What is considered safe

Section titled “What is considered safe”

The current implementation is intentionally conservative.

It can usually import cases where:

  • the placeholder-backed line still exists in recognizable form
  • the placeholder value itself is still present in the remote content
  • literal drift happens around the placeholder or in nearby non-template lines

Examples:

  • module github.com/<% .Repo.FullName %>
  • /<% .Repo.Name %>

What is considered unsafe

Section titled “What is considered unsafe”

gh-infra hard-skips template-backed files when the reverse mapping would be ambiguous or structurally risky.

Examples:

  • the remote file removed the placeholder-backed line entirely
  • the remote file rewrote the line into a different shape that no longer clearly corresponds to the template
  • the template contains unsupported control flow such as:
    • <% if %>
    • <% range %>
    • <% with %>
  • the remote change would require inventing a new placeholder or guessing how to rewrite the template

This is why a heavily diverged Makefile may still hard-skip even when a simpler go.mod no longer does.

Why Some Template Files Import and Others Hard-Skip

Section titled “Why Some Template Files Import and Others Hard-Skip”
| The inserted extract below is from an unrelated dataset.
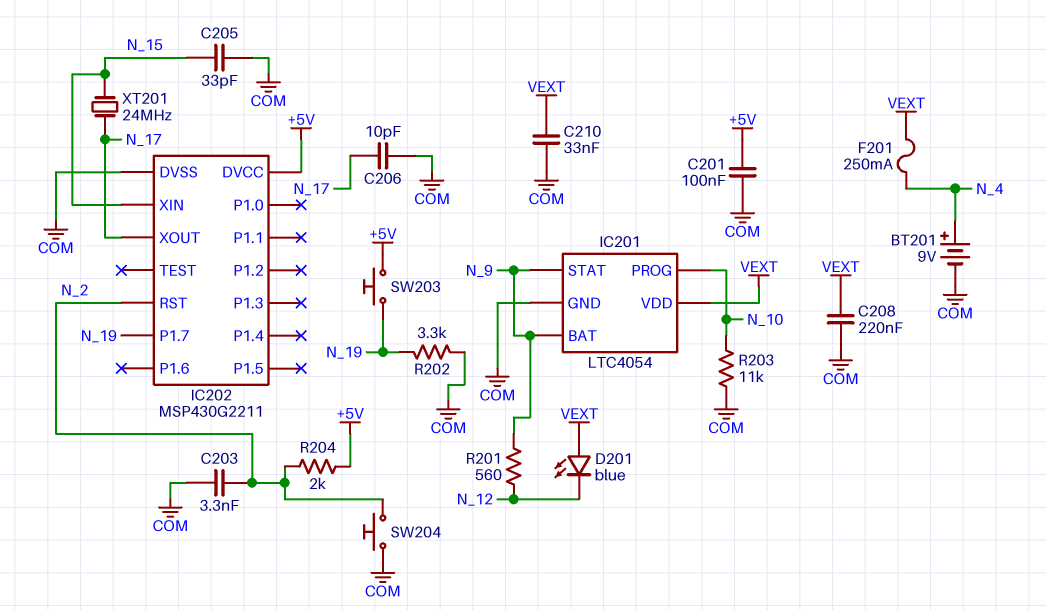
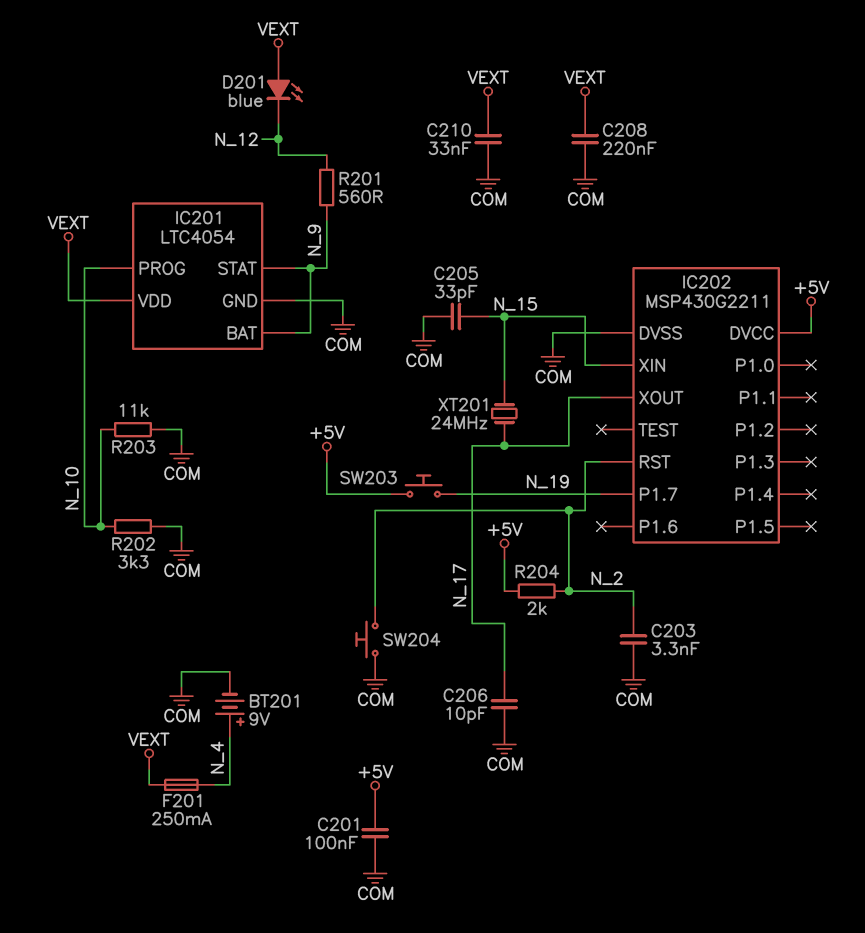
R202: 3.3k (COM, N_19) -> 3.3k (COM, N_10)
The distinction is not “uses template syntax” vs “does not use template syntax”.

The real distinction is:

  • can gh-infra reconstruct template source safely?

So:

  • a template-backed file may still be importable
  • another template-backed file may hard-skip

For example:

  • a go.mod file often keeps its placeholder-backed line intact, so gh-infra can preserve the placeholder and update literal lines
  • a Makefile may have changed structure so much on GitHub that the placeholder-backed lines are no longer recoverable as template source

Why .Vars.* Is More Restrictive

Section titled “Why .Vars.* Is More Restrictive”

Simple .Repo.* placeholders are derived from repository identity, so they are stable and deterministic.

.Vars.* is different because its values come from manifest-managed variables.

At the moment, gh-infra does not treat changed .Vars.* values as safely reversible during import. If the remote file implies a changed .Vars.* value, import prefers to hard-skip rather than guess how the manifest variable should be rewritten.

This is an intentional safety choice.

Shared Sources and Patches

Section titled “Shared Sources and Patches”

When a local source file is shared across multiple repositories, import --into prefers patch by default.

Why:

  • writing the shared source directly would affect other repositories
  • patching captures drift for just the current repository

So the planner distinguishes:

  • a file that is directly writable
  • a file that should default to patch
  • a file that cannot be safely written at all

Design Principle

Section titled “Design Principle”

The main design principle of import --into is:

Preserve manifest intent, not just remote bytes.

That means:

  • placeholders should stay placeholders
  • shared sources should not be rewritten accidentally
  • deprecated field names should not be normalized unnecessarily
  • unrelated YAML formatting should not be churned

If gh-infra cannot preserve that intent confidently, it should hard-skip instead of guessing.